Atopic dermatitis (choice A) typically involves the antecubital and popliteal fossas, eyelids, neck, and wrists.
Cellulitis (choice B) is a bacterial infection of the subcutaneous tissues, and causes local erythema, tenderness, and often lymphangitis.
Lichen simplex chronicus (choice C) is a skin rash caused by chronic scratching characterized by dry, scaling, well-demarcated, hyperpigmented plaques.

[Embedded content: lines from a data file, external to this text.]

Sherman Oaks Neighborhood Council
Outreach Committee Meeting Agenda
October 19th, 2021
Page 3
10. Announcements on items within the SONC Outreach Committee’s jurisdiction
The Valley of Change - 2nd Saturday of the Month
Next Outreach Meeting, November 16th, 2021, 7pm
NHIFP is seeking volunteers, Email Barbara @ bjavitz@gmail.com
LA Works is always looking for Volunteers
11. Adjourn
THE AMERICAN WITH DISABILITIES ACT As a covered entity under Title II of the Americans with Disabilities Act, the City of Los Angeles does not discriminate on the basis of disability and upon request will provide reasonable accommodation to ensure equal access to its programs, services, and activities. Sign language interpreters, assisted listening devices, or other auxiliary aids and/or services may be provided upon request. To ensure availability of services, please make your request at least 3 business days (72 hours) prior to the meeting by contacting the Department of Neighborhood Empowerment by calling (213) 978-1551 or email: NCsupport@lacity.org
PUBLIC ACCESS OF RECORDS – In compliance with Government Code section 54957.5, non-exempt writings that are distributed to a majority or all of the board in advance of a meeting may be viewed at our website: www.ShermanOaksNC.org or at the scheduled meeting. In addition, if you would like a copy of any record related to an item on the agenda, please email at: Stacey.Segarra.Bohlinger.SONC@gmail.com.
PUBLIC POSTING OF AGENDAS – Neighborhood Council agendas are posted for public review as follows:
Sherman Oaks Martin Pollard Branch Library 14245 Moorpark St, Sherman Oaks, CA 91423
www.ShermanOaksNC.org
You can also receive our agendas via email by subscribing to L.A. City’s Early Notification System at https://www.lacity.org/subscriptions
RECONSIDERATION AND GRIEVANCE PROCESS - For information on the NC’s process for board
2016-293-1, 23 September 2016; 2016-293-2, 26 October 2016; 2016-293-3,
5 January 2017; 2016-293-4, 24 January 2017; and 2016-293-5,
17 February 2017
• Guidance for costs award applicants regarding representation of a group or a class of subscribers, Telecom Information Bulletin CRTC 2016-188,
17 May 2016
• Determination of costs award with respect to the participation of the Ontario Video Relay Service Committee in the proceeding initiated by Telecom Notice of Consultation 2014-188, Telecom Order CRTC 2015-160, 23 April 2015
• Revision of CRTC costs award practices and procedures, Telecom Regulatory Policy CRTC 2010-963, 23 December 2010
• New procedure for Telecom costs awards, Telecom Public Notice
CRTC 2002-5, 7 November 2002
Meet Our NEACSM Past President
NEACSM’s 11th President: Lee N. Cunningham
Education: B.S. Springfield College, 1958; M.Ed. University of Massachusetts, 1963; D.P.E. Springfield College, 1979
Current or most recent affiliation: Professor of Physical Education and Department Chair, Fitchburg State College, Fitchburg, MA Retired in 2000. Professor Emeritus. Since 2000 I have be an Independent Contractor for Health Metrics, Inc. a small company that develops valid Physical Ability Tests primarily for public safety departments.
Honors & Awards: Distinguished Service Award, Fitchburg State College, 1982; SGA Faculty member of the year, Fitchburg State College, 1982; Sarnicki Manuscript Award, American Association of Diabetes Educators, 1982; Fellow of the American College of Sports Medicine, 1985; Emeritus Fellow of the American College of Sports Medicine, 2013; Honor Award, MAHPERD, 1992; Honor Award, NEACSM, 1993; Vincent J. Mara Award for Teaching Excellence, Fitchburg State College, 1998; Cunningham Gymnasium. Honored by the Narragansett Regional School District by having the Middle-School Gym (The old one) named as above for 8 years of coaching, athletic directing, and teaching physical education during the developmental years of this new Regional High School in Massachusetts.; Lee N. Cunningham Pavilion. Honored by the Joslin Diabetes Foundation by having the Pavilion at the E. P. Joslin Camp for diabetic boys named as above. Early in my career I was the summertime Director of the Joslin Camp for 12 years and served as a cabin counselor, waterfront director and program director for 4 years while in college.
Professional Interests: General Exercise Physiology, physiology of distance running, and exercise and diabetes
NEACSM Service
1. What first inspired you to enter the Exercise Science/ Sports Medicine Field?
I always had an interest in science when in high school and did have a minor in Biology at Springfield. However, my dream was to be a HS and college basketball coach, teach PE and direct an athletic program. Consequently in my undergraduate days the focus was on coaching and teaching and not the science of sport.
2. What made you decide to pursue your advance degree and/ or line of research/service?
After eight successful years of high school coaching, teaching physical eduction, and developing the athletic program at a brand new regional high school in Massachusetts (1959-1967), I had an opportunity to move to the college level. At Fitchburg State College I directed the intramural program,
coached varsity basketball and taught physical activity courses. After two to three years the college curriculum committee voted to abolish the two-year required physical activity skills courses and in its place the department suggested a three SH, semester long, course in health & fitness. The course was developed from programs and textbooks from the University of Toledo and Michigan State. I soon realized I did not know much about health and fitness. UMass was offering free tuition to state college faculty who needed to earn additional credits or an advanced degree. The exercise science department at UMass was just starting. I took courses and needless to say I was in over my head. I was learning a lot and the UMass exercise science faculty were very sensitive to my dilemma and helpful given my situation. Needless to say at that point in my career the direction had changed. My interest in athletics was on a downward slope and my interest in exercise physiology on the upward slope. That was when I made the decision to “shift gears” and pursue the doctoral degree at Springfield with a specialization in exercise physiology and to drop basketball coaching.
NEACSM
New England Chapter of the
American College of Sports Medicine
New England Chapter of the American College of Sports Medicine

Nummular dermatitis (choice D) causes widespread coin-shaped, crusted skin lesions.
5) The correct answer is
E.Nocardia asteroides is an aerobic soil saprophyte that can cause acute or chronic infectious disease often characterized by granulomatous-suppurative lesions that may become widely disseminated. Many, but not all, patients have underlying causes for immunodeficiency, including advanced age, lymphoreticular malignancies, organ transplantation, high dose corticosteroid therapy, or (increasingly commonly) AIDS. Disseminated nocardiosis usually starts as a pulmonary infection that can resemble either a severe pneumonia or tuberculosis. Once dissemination occurs, metastatic brain abscesses are particularly common, occurring in as many as 1/3 of patients with nocardiosis. Nocardiosis is treated with sulfa drugs, such as sulfadiazine or trimethoprim-sulfamethoxazole, for periods of months.
Actinomyces (choice A) is very similar to Nocardia, but is not acid-fast.
Aspergillus(choice B) is a fungus.
Burkholderia(choice C)pseudomallei is a gram-negative bacillus that causes melioidosis, which is characterized by lung involvement or disseminated infection.
Francisella(choice D)tularensis causes tularemia, which is usually acquired by contact with infected wild rabbits.